7 Enfin, faire vivre l’interdisciplinarité demande peut-être, dans les études supérieures en biologie, de diminuer la place donnée aux matières utilisées pour la sélection : les futurs médecins et les futurs agronomes choisissent souvent des options de mathématiques ou la physique-chimie en terminale, au détriment des SVT, car ce sont des matières de sélection. De fait, à l’écrit du concours des Écoles d’Agronomie, les coefficients des mathématiques et de la biologie sont par exemple identiques. Personne ne nie l’importance de compter en biologie, ni un nécessaire lien à la physique et la chimie : mais diminuer le poids de matières trop représentées pour des raisons de sélection permettrait de faire entrer d’autres sciences (par exemple humaines) et de faire vivre plus d’interdisciplinarité dans les compétences de nos futurs médecins et ingénieurs du vivant.

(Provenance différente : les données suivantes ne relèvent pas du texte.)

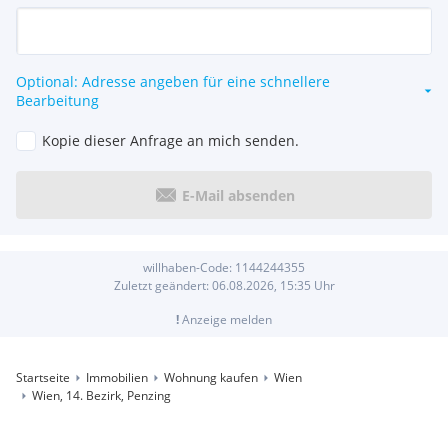
Optional: Adresse angeben für eine schnellere
Bearbeitung
Kopie dieser Anfrage an mich senden.
E-Mail absenden
willhaben-Code:
1144244355
Zuletzt geändert:
06.08.2026, 15:35
Uhr
!
Anzeige melden
Startseite
Immobilien
Wohnung kaufen
Wien
Wien, 14. Bezirk, Penzing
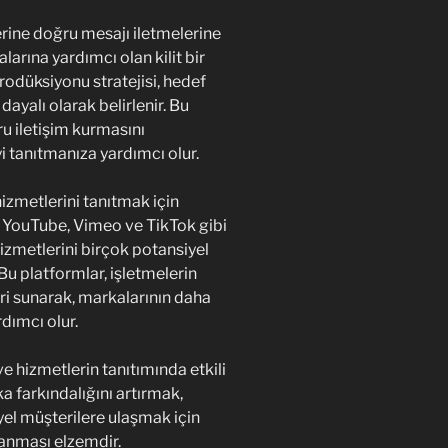
lerine doğru mesajı iletmelerine
larına yardımcı olan kilit bir
rodüksiyonu stratejisi, hedef
 dayalı olarak belirlenir. Bu
ğru iletişim kurmasını
yi tanıtmanıza yardımcı olur.
hizmetlerini tanıtmak için
r. YouTube, Vimeo ve TikTok gibi
hizmetlerini birçok potansiyel
Bu platformlar, işletmelerin
eri sunarak, markalarının daha
rdımcı olur.
e hizmetlerin tanıtımında etkili
a farkındalığını artırmak,
yel müşterilere ulaşmak için
lanması elzemdir.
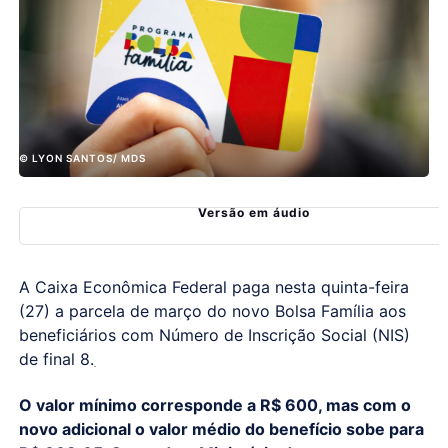
© LYON SANTOS/ MDS
Versão em áudio
A Caixa Econômica Federal paga nesta quinta-feira
(27) a parcela de março do novo Bolsa Família aos
beneficiários com Número de Inscrição Social (NIS)
de final 8.
O valor mínimo corresponde a R$ 600, mas com o
novo adicional o valor médio do benefício sobe para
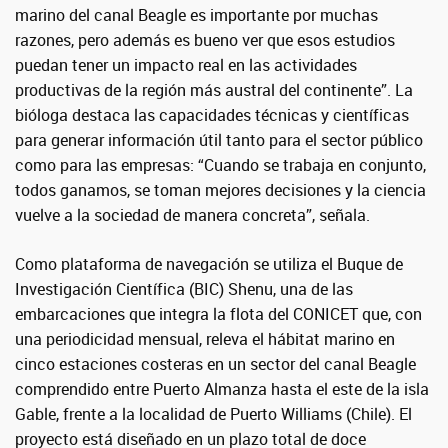
marino del canal Beagle es importante por muchas
razones, pero además es bueno ver que esos estudios
puedan tener un impacto real en las actividades
productivas de la región más austral del continente”. La
bióloga destaca las capacidades técnicas y científicas
para generar información útil tanto para el sector público
como para las empresas: “Cuando se trabaja en conjunto,
todos ganamos, se toman mejores decisiones y la ciencia
vuelve a la sociedad de manera concreta”, señala.
Como plataforma de navegación se utiliza el Buque de
Investigación Científica (BIC) Shenu, una de las
embarcaciones que integra la flota del CONICET que, con
una periodicidad mensual, releva el hábitat marino en
cinco estaciones costeras en un sector del canal Beagle
comprendido entre Puerto Almanza hasta el este de la isla
Gable, frente a la localidad de Puerto Williams (Chile). El
proyecto está diseñado en un plazo total de doce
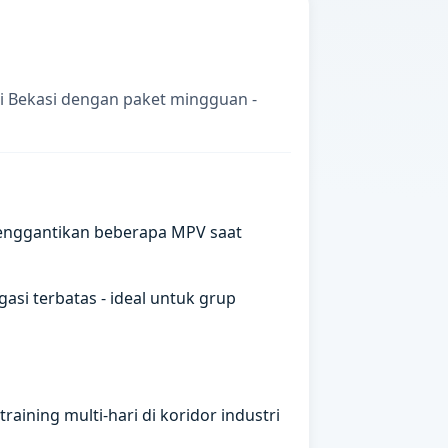
i Bekasi dengan paket mingguan -
enggantikan beberapa MPV saat
si terbatas - ideal untuk grup
ining multi-hari di koridor industri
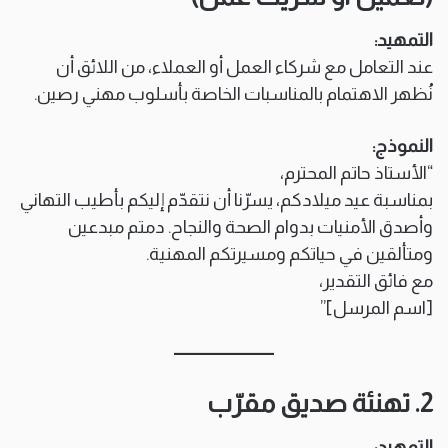
التمهيد:
عند التعامل مع شركاء العمل أو العملاء، من اللائق أن
نُظهر الاهتمام بالمناسبات الخاصة بأسلوب مهني رصين.
النموذج:
“الأستاذ حاتم المحترم،
بمناسبة عيد ميلادكم، يسرّنا أن نتقدّم إليكم بأطيب التهاني
وأصدق الأمنيات بدوام الصحة والنجاح. دمتم مبدعين
ومتألقين في حياتكم ومسيرتكم المهنية.
مع فائق التقدير،
[اسم المرسل]”
2. تهنئة صديق مقرّب
التمهيد:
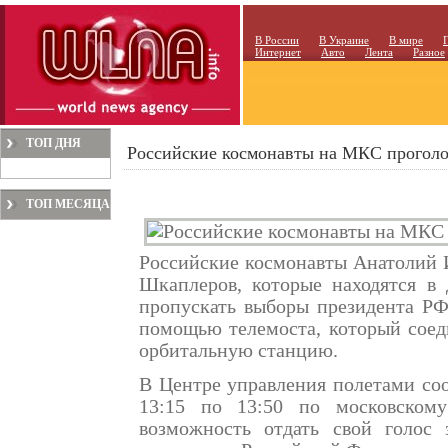
В России
В Украине
В мире
Интернет
Авто
Лента
Разное
ТОП ДНЯ
Российские космонавты на МКС проголо
ТОП МЕСЯЦА
Российские космонавты Анатолий 
Шкаплеров, которые находятся в
пропускать выборы президента РФ
помощью телемоста, который соед
орбитальную станцию.
В Центре управления полетами соо
13:15 по 13:50 по московском
возможность отдать свой голос 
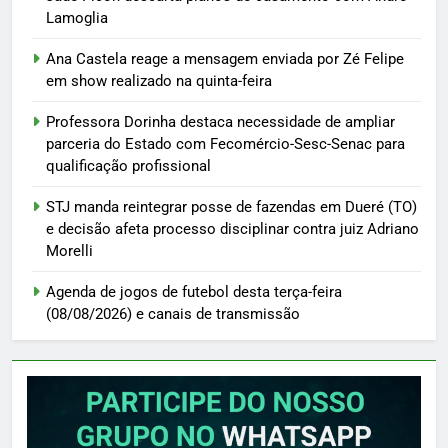
Lamoglia
Ana Castela reage a mensagem enviada por Zé Felipe
em show realizado na quinta-feira
Professora Dorinha destaca necessidade de ampliar
parceria do Estado com Fecomércio-Sesc-Senac para
qualificação profissional
STJ manda reintegrar posse de fazendas em Dueré (TO)
e decisão afeta processo disciplinar contra juiz Adriano
Morelli
Agenda de jogos de futebol desta terça-feira
(08/08/2026) e canais de transmissão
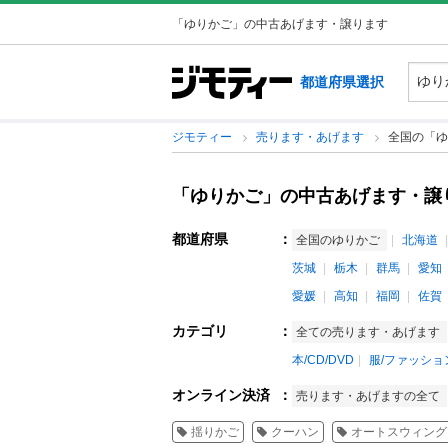
「ゆりかご」の中古あげます・譲ります
都道府県選択
ジモティー
売ります・あげます
全国の「ゆ
「ゆりかご」の中古あげます・譲
都道府県
：
全国のゆりかご
北海道
茨城
栃木
群馬
愛知
愛媛
高知
福岡
佐賀
カテゴリ
：
全ての売ります・あげます
本/CD/DVD
服/ファッショ
オンライン決済
：
売ります・あげますの全て
揺りかご
クーハン
オートスウィング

8 Plus de sciences de la vie, de l’environnement et de la santé ; plus d’interdisciplinarité, en ces sciences comme en tout enseignement : ce défi de l’avenir éducatif est aussi celui de la vulgarisation et de l’information scientifique. Il est le credo de la Fédération BioGée, qui se veut la voix des sciences du vivant et de l’environnement en France. BioGée réunit six académies (Science, Agriculture, Médecine, Vétérinaire, Pharmacie et Technologies), le Muséum national d’Histoire naturelle, une trentaine de sociétés scientifiques nationales, des consortiums d’entreprises, des associations d’enseignants et une vingtaine d’autres associations. Son nom, emprunté au philosophe Michel Serres, illustre une volonté d’interdisciplinarité. Elle veut montrer les apports positifs des disciplines qu’elle représente dans la vie des citoyens, la formation des plus jeunes, les prises de décision et la gestion des crises qui défient la société française. Bientôt d’ailleurs, la Société Française pour le Droit de l’Environnement va rejoindre BioGée.

9 Et peut-être rejoindrez-vous vous-même BioGée dans son appel à faire de la connaissance du vivant un fondamental et une interdisciplinarité, pour des lendemains meilleurs.